Short problem: Copy out the part of the listing below that opens with the line containing "pose: elev=226.9 azim=54.3" and closes with the line containing "Dot at: (198, 331)", including both of those lines.

Input material:
Begin
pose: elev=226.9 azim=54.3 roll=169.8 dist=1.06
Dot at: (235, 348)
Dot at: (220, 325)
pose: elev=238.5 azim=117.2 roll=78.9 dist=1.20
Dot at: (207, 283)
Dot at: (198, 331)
End
Begin
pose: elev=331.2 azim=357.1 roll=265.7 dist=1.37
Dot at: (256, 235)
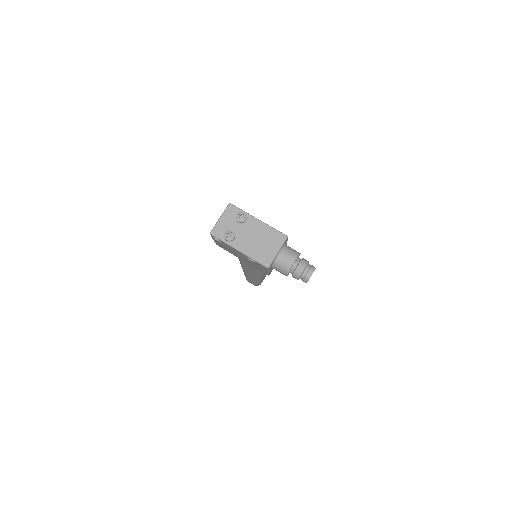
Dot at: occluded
End
Task output:
pose: elev=226.9 azim=54.3 roll=169.8 dist=1.06
Dot at: (235, 348)
Dot at: (220, 325)
pose: elev=238.5 azim=117.2 roll=78.9 dist=1.20
Dot at: (207, 283)
Dot at: (198, 331)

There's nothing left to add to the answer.